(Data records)
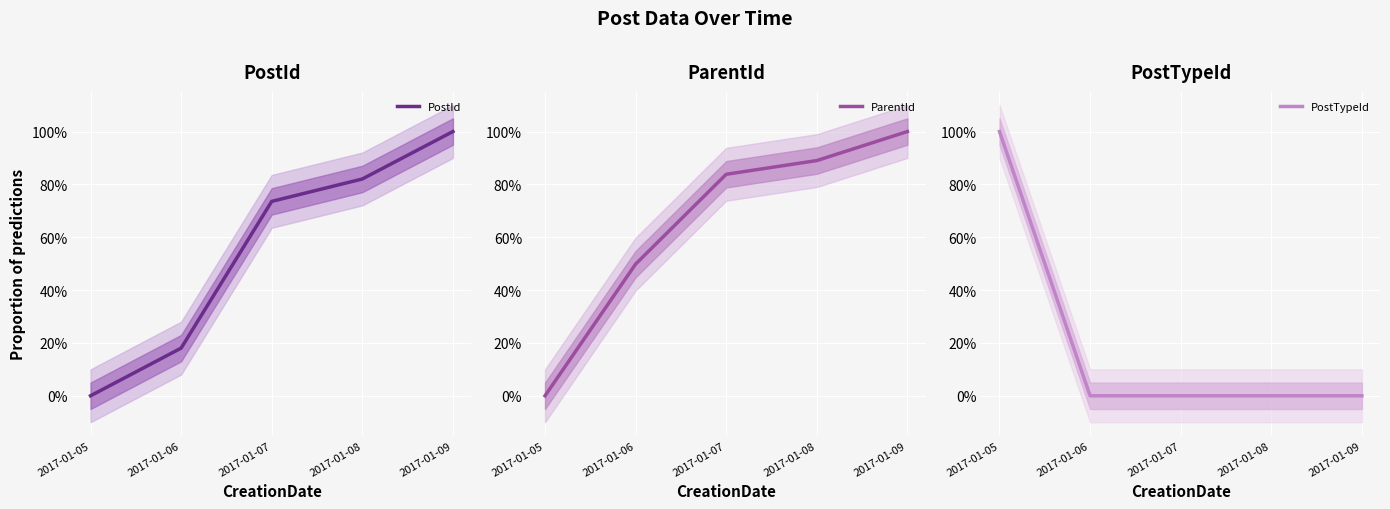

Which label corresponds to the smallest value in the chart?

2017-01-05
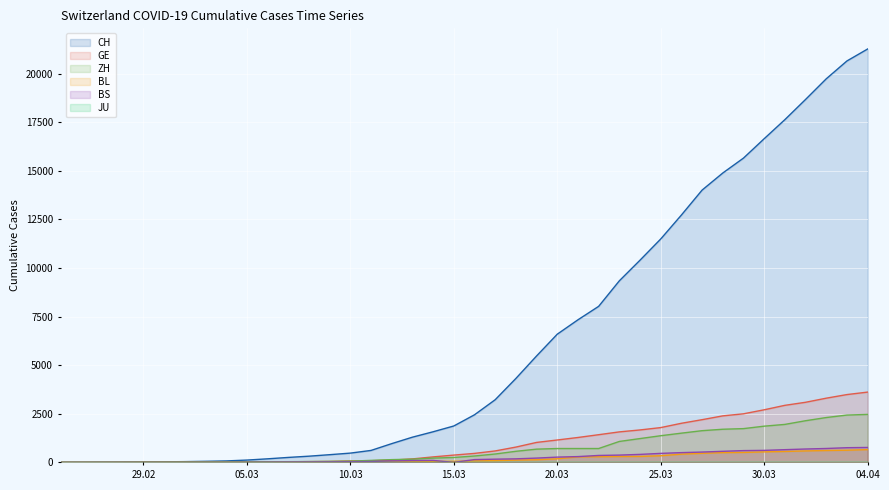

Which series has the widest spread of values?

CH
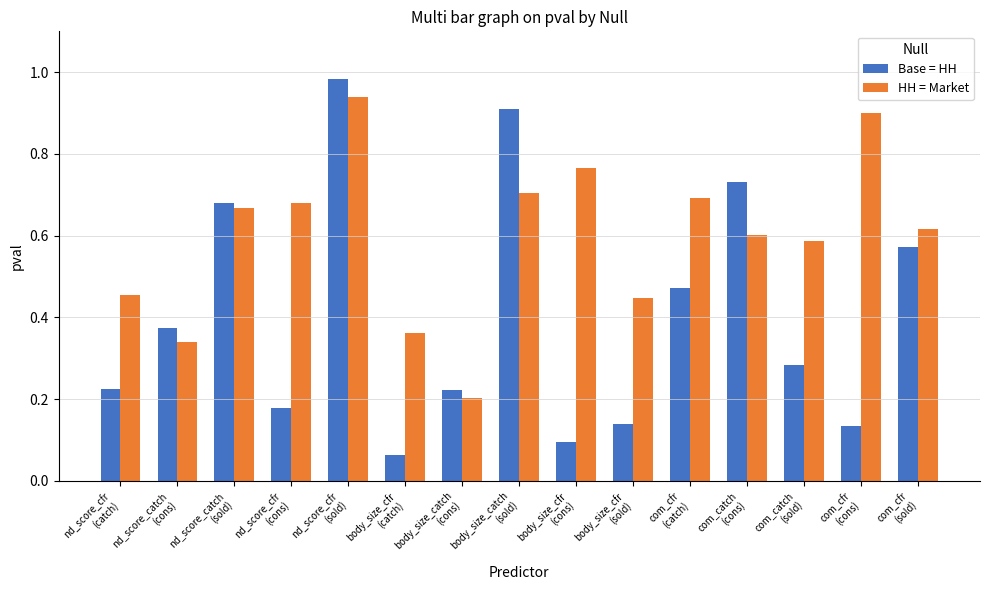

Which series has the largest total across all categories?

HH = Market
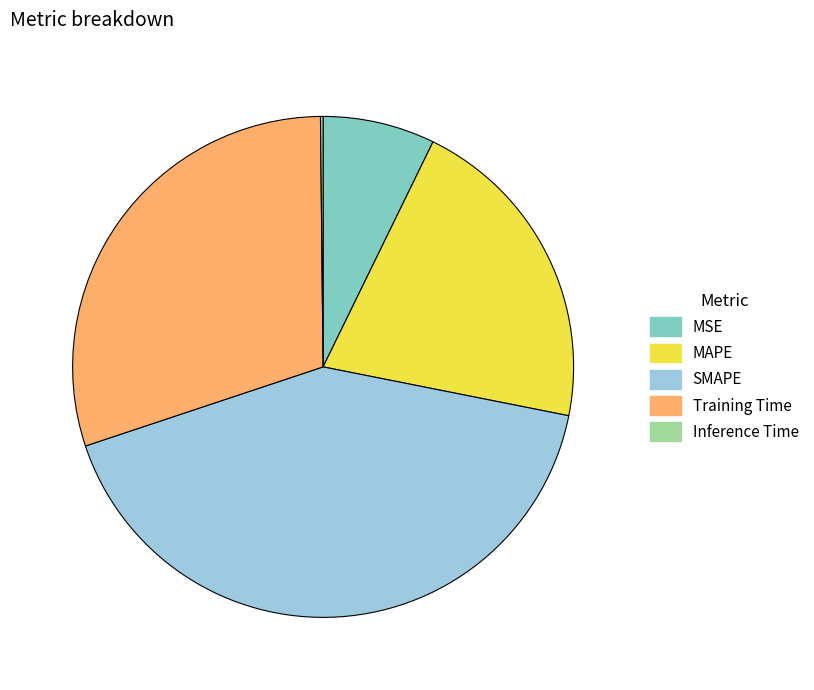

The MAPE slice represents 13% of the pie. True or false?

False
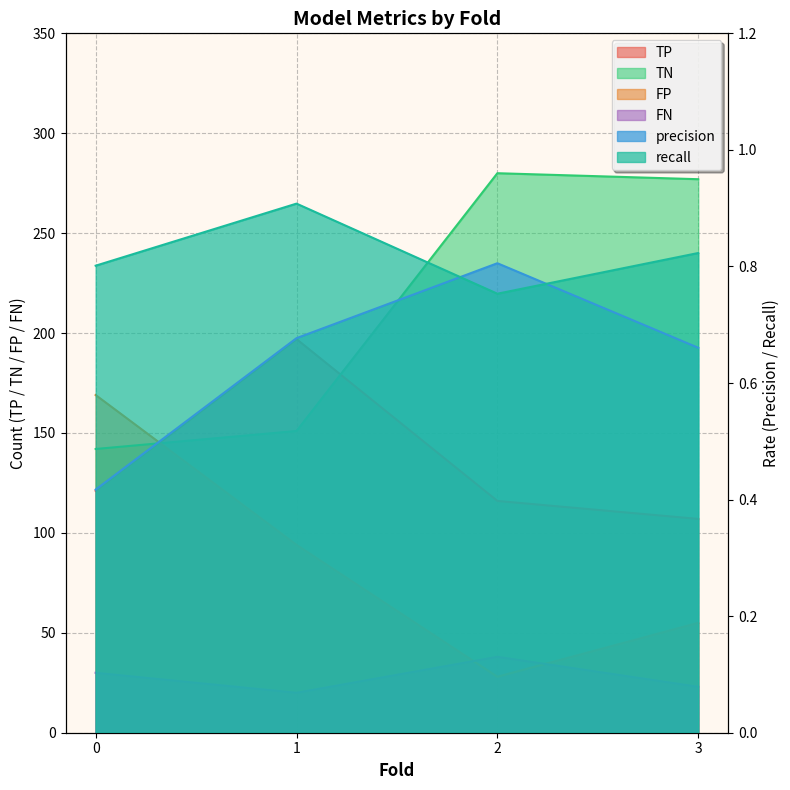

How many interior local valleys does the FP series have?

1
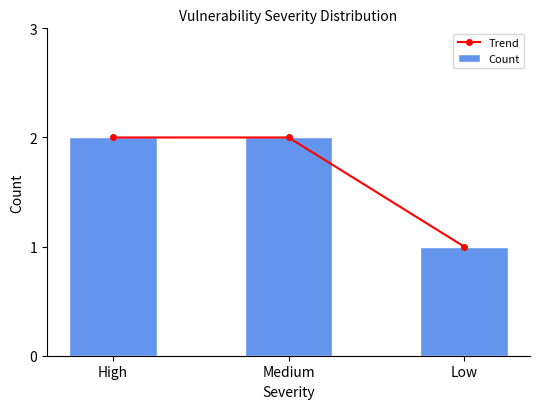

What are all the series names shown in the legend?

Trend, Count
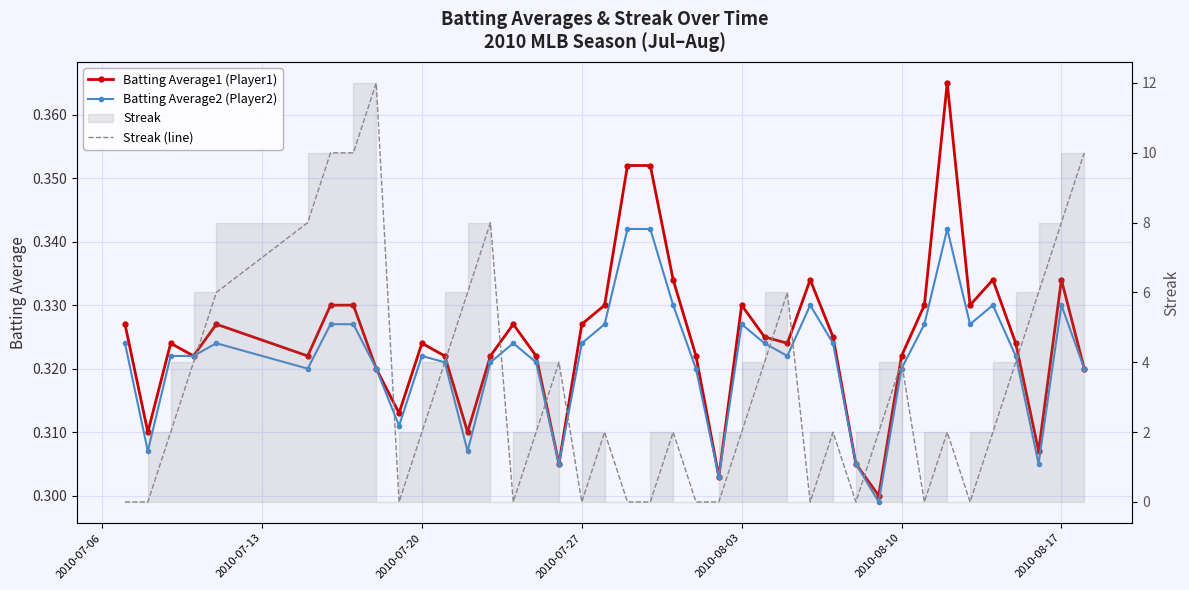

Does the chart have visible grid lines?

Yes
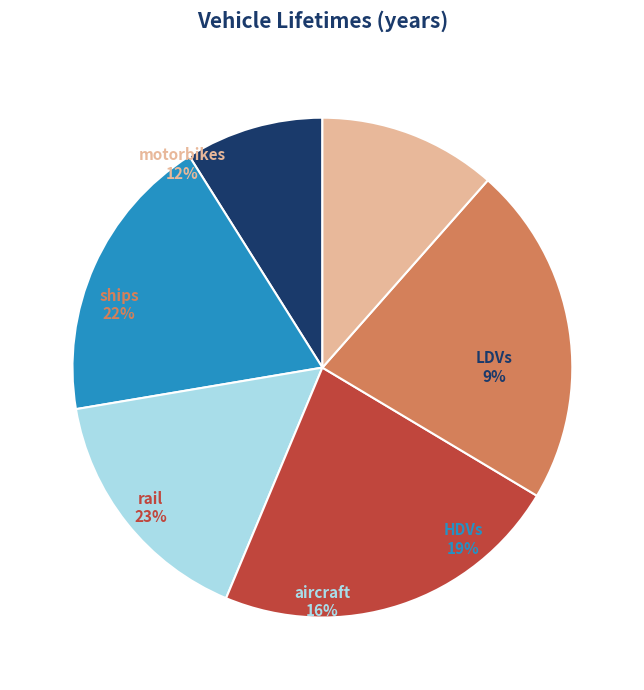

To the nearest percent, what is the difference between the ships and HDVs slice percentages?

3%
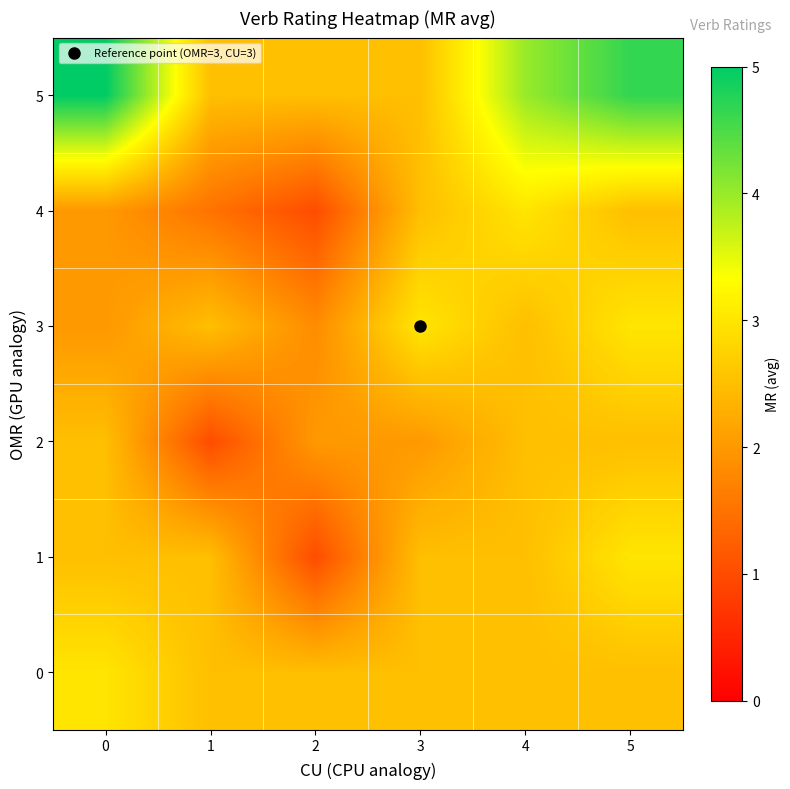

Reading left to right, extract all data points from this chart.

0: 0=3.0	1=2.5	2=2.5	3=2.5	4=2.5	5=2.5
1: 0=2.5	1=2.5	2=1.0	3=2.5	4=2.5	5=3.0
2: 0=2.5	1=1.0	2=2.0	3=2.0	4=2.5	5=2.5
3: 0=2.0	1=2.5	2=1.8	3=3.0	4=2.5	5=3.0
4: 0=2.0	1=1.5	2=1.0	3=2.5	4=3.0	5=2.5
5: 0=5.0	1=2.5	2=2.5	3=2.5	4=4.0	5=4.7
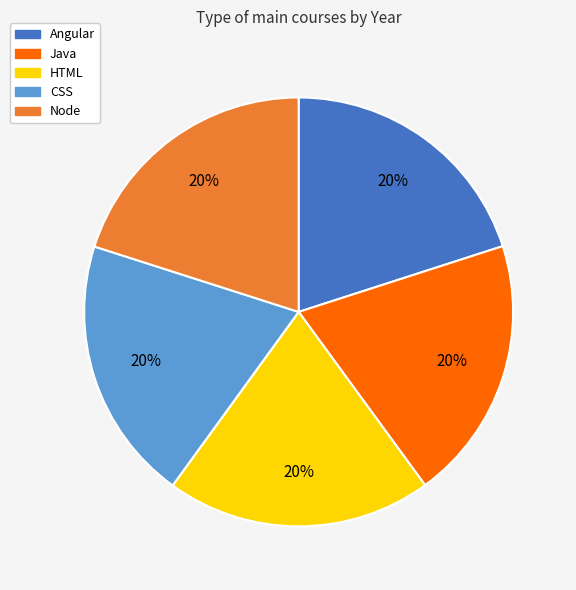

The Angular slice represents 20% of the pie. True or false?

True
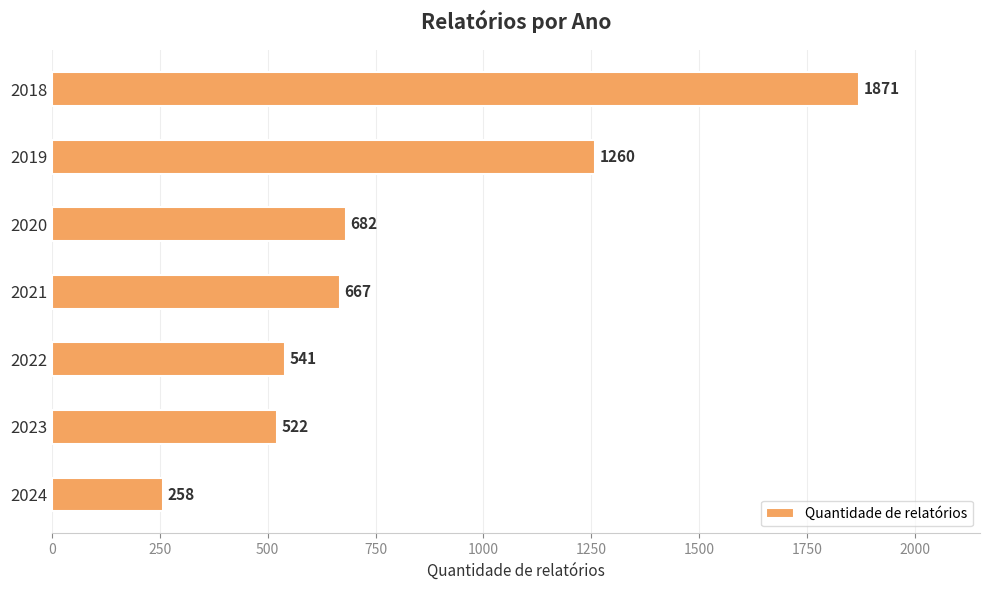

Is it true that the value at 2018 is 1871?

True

▶ _The task_
Reproduce all of the lines above word for word, leaving out the pictures.

▶ _Solution_
Which label corresponds to the smallest value in the chart?

2017-01-05

Which series has the widest spread of values?

CH

Which series has the largest total across all categories?

HH = Market

The MAPE slice represents 13% of the pie. True or false?

False

How many interior local valleys does the FP series have?

1

What are all the series names shown in the legend?

Trend, Count

Does the chart have visible grid lines?

Yes

To the nearest percent, what is the difference between the ships and HDVs slice percentages?

3%

Reading left to right, extract all data points from this chart.

0: 0=3.0	1=2.5	2=2.5	3=2.5	4=2.5	5=2.5
1: 0=2.5	1=2.5	2=1.0	3=2.5	4=2.5	5=3.0
2: 0=2.5	1=1.0	2=2.0	3=2.0	4=2.5	5=2.5
3: 0=2.0	1=2.5	2=1.8	3=3.0	4=2.5	5=3.0
4: 0=2.0	1=1.5	2=1.0	3=2.5	4=3.0	5=2.5
5: 0=5.0	1=2.5	2=2.5	3=2.5	4=4.0	5=4.7

The Angular slice represents 20% of the pie. True or false?

True

Is it true that the value at 2018 is 1871?

True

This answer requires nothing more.